The Trinitarian Church or Trinity Church, full name Church of Saint John of Matha and Saint Felix of Valois (Kostol trinitárov, Trinitársky kostol or Trojičný kostol or Kostol svätého Jána z Mathy a svätého Felixa z Valois; incorrectly Holy Trinity Church (Kostol Najsvätejšej Trojice)), is a Baroque-style church in Bratislava's Old Town borough, on the Župné námestie square.

The church was built on the site of the older Church of St. Michael, which was demolished in 1529, along with the settlement of St. Michael, during the Ottoman wars, along with other suburbs, so as to see better the attacking Turks. The Trinitarian Order started construction of the church in 1717 and it was sanctified in 1727, although work in the interior continued into the first half of the 18th century.

== Description ==
The design is thought to be copied from the St. Peter's Church in Vienna. The arch is dominated by a cupola with trompe-l'œil fresco from Italian Baroque painter Antonio Galli Bibiena. The massive main altar of the church was presumably built by A. G. Bussi. Its main work of art is an altarpiece depicting St. John of Matha and St. Felix of Valois ransoming prisoners from Turkish capture. Statues of St. Agnes and St. Catherine situated at the rear of the main altar are attributed to the Bavarian sculptor Johann Baptist Straub. The rear altar of the Virgin Mary was built in 1736 on the order of the Count Zichy. This altar has a copy of the Regensburg painting of the Madonna. The main portal is richly decorated in Rococo style, celebrating the Holy Trinity.

== History ==
At the time of the consecration of the church, a Trinitarian monastery was built on the site of a nearby cemetery. However, the Trinitarian Order was closed by Joseph II in 1782 and the comitatus (county) office took possession of the building. However, it did not suit its needs and was almost wholly demolished; the "County House/Building" (Slovak: Župný dom, Hungarian: Vármegyeháza) was built in 1844 in its place and became the administrative seat of the Pressburg county.

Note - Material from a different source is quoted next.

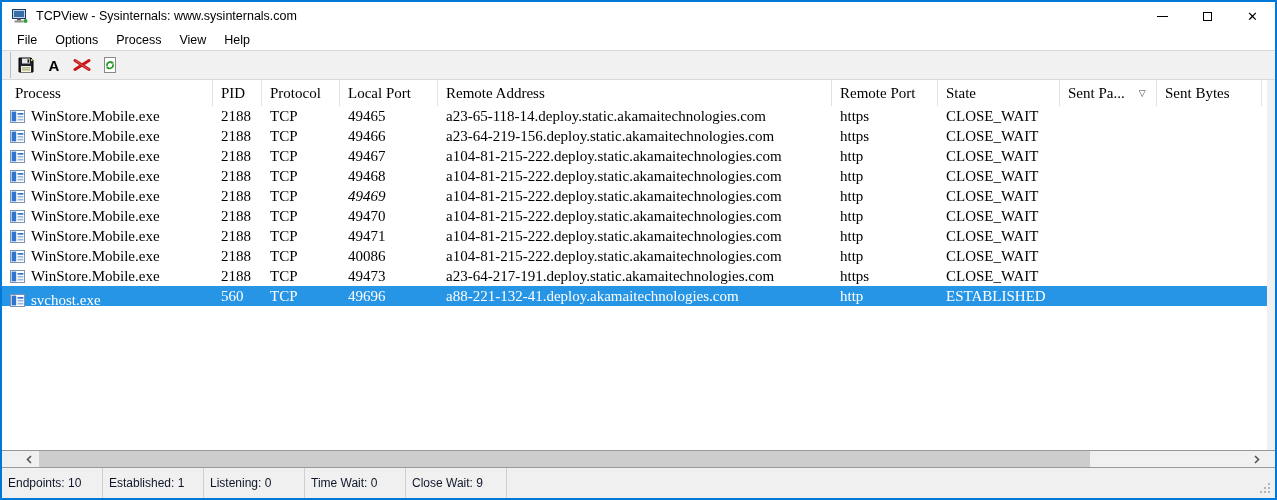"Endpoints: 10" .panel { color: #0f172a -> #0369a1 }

Concerts by various composers, for example by Franz Liszt or Johannes Brahms, took place in the Great Hall of the building.

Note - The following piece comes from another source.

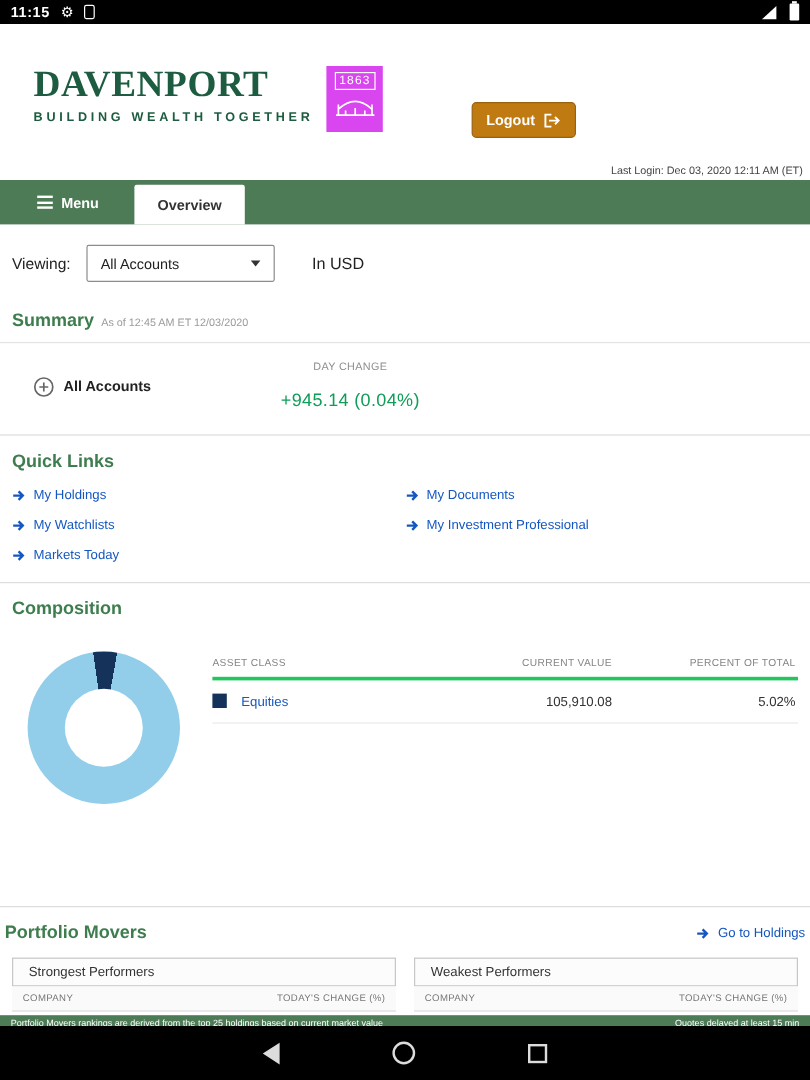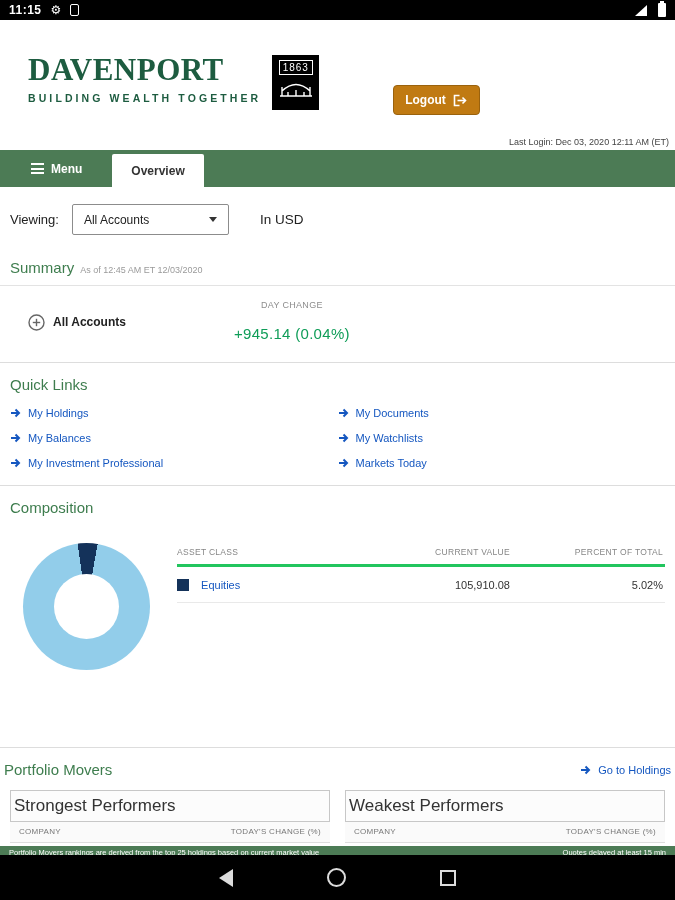"1863" .logo-badge { background: #000000 -> #d946ef }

From 1939 to 1994 Slovak National Councils (since 1992 National Council of the Slovak Republic) were housed in the building until the seat was moved into a new parliamentary building next to Bratislava Castle. Some of the notable political events that took place here included Tiso's government declaration of independent Slovakia on 14 March 1939 and the passing of the independence declaration on 17 July 1992.

From 2003 to 2009, the church was the cathedral of the Military Ordinariate of Slovakia.